Anyway, someone at the White House is clearly not familiar with this whole internet thing. You can get 5000 people to sign up for anything. I guarantee I could get 5000 signatures asking the President to wear a cheerleader outfit at press conferences. And that would probably have a greater likelihood of happening than what’s leading the pack:

Days into its launch, there are already eight petitions that will warrant a response from the White House per its own rules. The site appears to have attracted civil libertarians, pro-marijuana advocates, and atheists. The most popular petition with almost 20,000 signatures petitions the gov to “Legalize and Regulate Marijuana in a Manner Similar to Alcohol.” The petitioner writes: “Marijuana prohibition has resulted in the arrest of over 20 million Americans since 1965, countless lives ruined and hundreds of billions of tax dollars squandered and yet this policy has still failed to achieve its stated goals of lowering use rates, limiting the drug’s access, and creating safer communities. Isn’t it time to legalize and regulate marijuana in a manner similar to alcohol?”

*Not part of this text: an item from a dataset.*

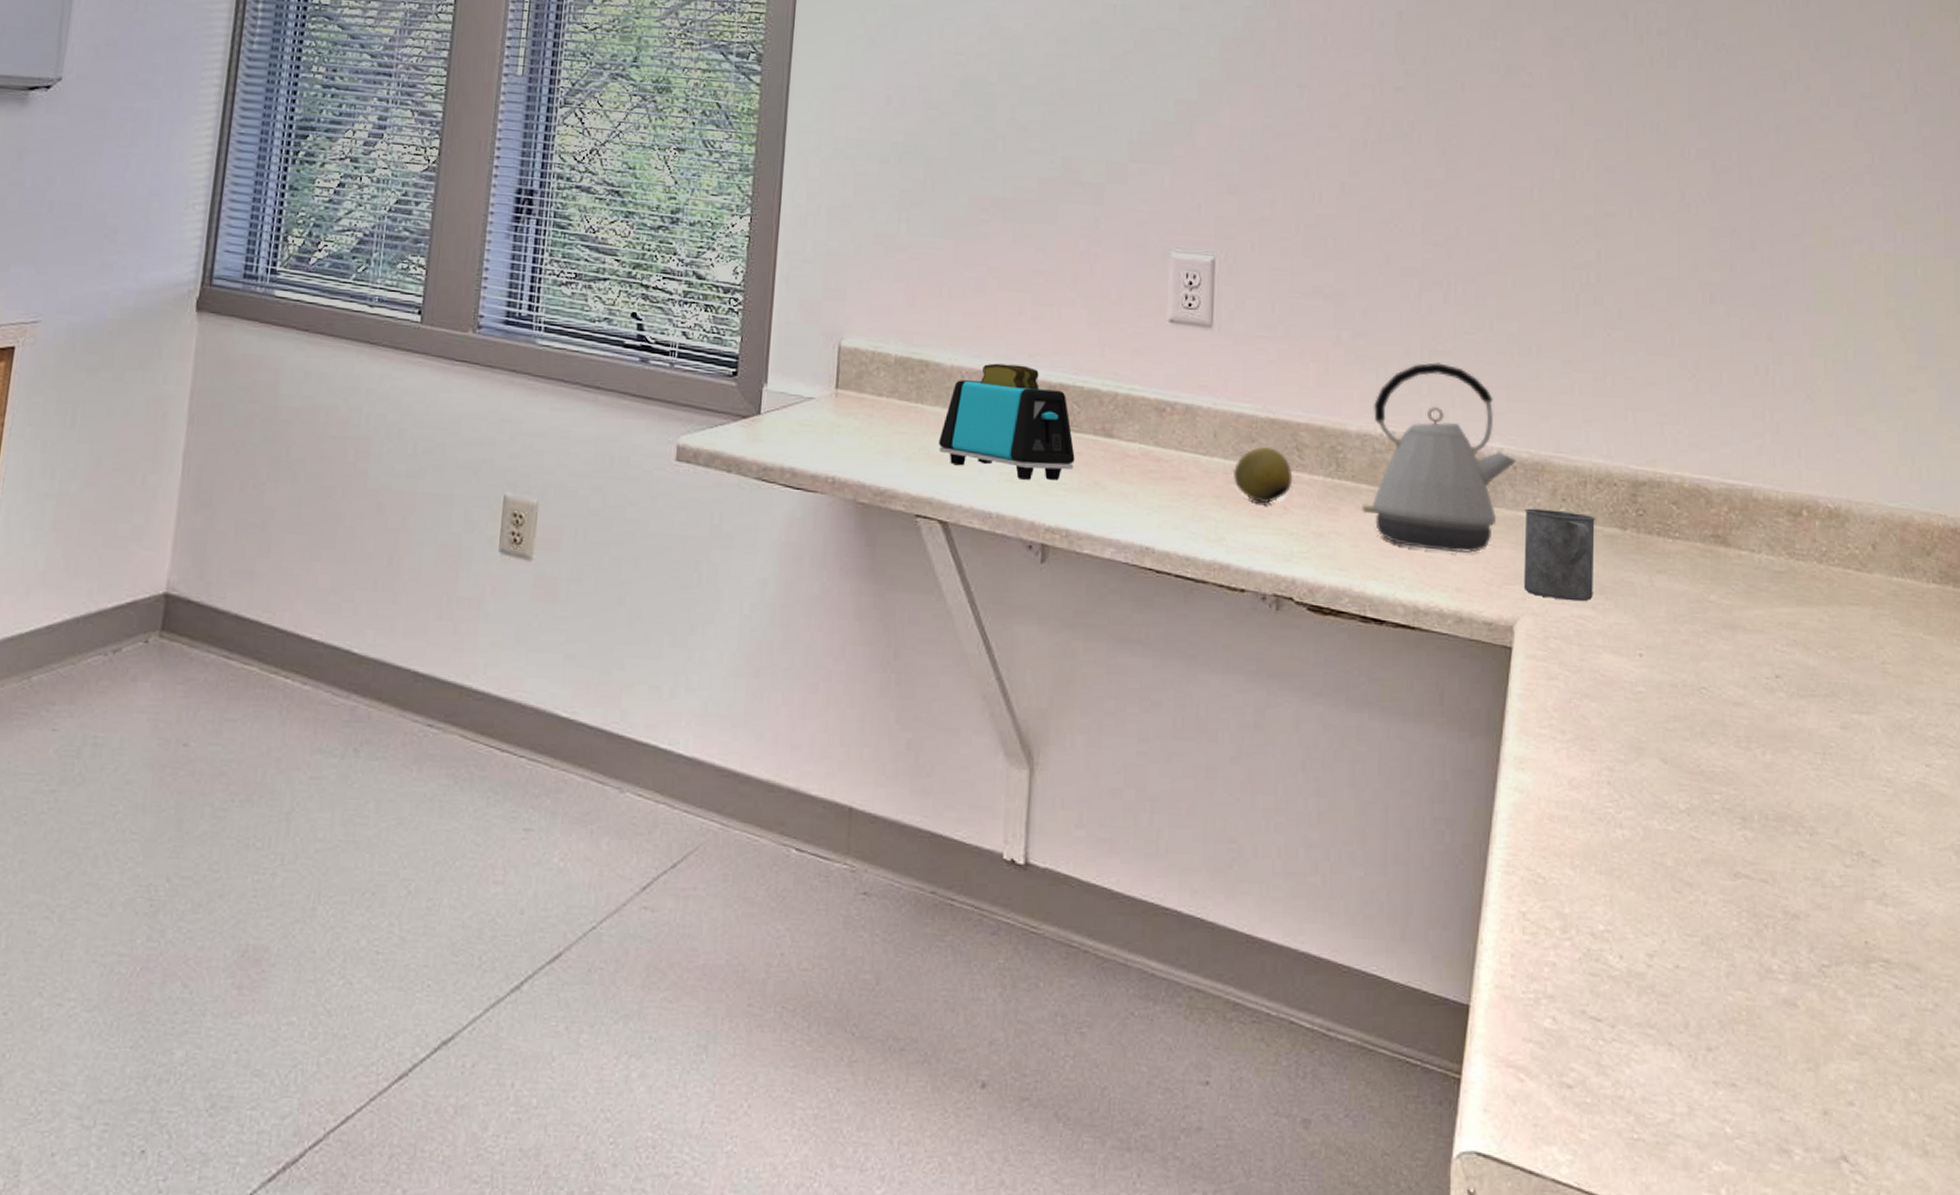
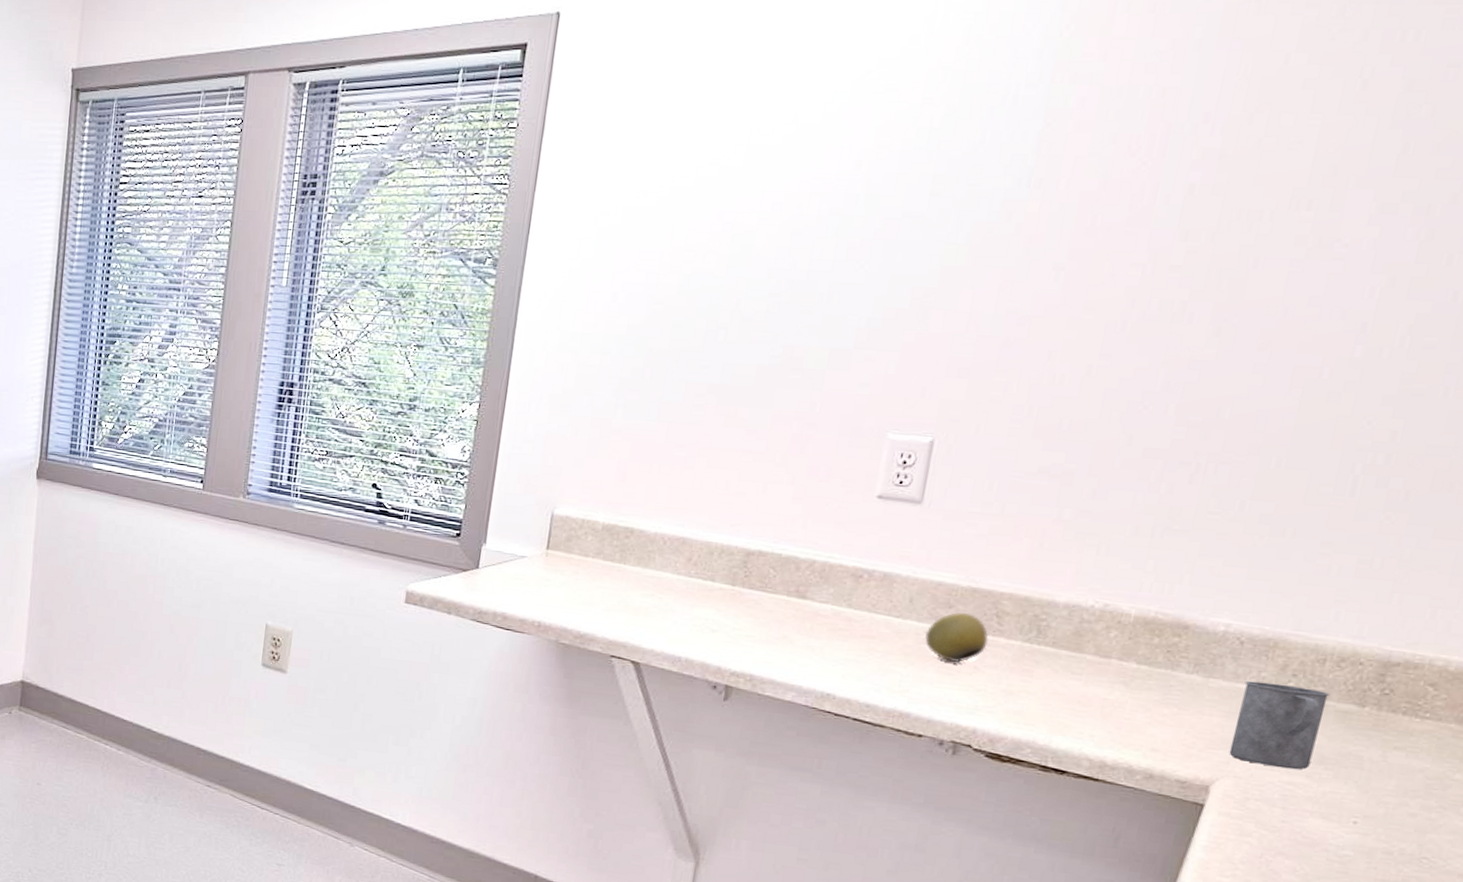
toaster: present [939,363,1075,481] -> none [637,531,767,633]
kettle: present [1362,362,1517,553] -> none [1058,540,1246,718]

A petition created yesterday calling for the abolition of the TSA has already garnered over 7,000 signatures.

Those numbers are now up to 37,000 and 21,000. And this understates the case. Four more petitions on marijuana have over 10,000 votes each. Also trending high is the Sholom Rubashkin case, removing “Under God” from the pledge and ending software patents.

As I said, the President would ignore this anyway. But he’ll doubly ignore it now that pot is leading the charge. This President is turning out to be a major drug warrior and, considering his own history, a first class hypocrite. He’s laughed when this question has come up before because apparently ruining people’s lives, raiding legal clinics and taking relief away from people dying of cancer is funny. Personally I don’t find it amusing that 90% of pot busts in NYC are of black people even when they’re not smoking 90% of the pot. But if SWAT teams busting down people’s doors makes Obama giggle, that’s his problem.

However, reading through the list makes me proud of my fellow netizens. Almost every petition can be sorted into the “Get the fuck off my lawn” category of political thought. The most popular “gimme gimme gimme!” petition is one calling for mandatory spay-and-neuter laws. I’d be fine with that if it were applied to politicians, but they apparently want to apply it to animals. Well, other animals. More ethical animals.

Fixing the Fed on Pot

This will go nowhere. But I’m glad it’s at least being proposed:

A group of US representatives plan to introduce legislation that will legalize marijuana and allow states to legislate its use, pro-marijuana groups said Wednesday.

The legislation would limit the federal government’s role in marijuana enforcement to cross-border or inter-state smuggling, and allow people to legally grow, use or sell marijuana in states where it is legal.

The bill, which is expected to be introduced on Thursday by Republican Representative Ron Paul and Democratic Representative Barney Frank, would be the first ever legislation designed to end the federal ban on marijuana.

My reading of this is that it would pull the leash on the DEA, making them enforce laws in states that want to keep pot illegal but leaves states alone that legalize it. I would prefer to also see language instructing the IRS to allow legal pot businesses to deduct expenses; one of the many insidious ways the Feds are attacking legal marijuana is taxing the shit out of distributors.

There is little chance this will pass. There are too many federal agents whose livelihoods depend on cracking down on pot and the issue is far too easy to demagogue. But I hope it will get to a floor vote. I want all the faux-federalists and pretend civil libertarians to show exactly what kind of political cowards they are. I want Barack Obama, in opposing it, to show what a hypocrite he is and what a huge lie he told in the 2008 campaign. I hope this gets introduced every year so that pressure and momentum will build.

This is the right thing to do. And it tells you how broken our Congress is that it takes fucking Barney Frank and Ron Paul to even suggest it.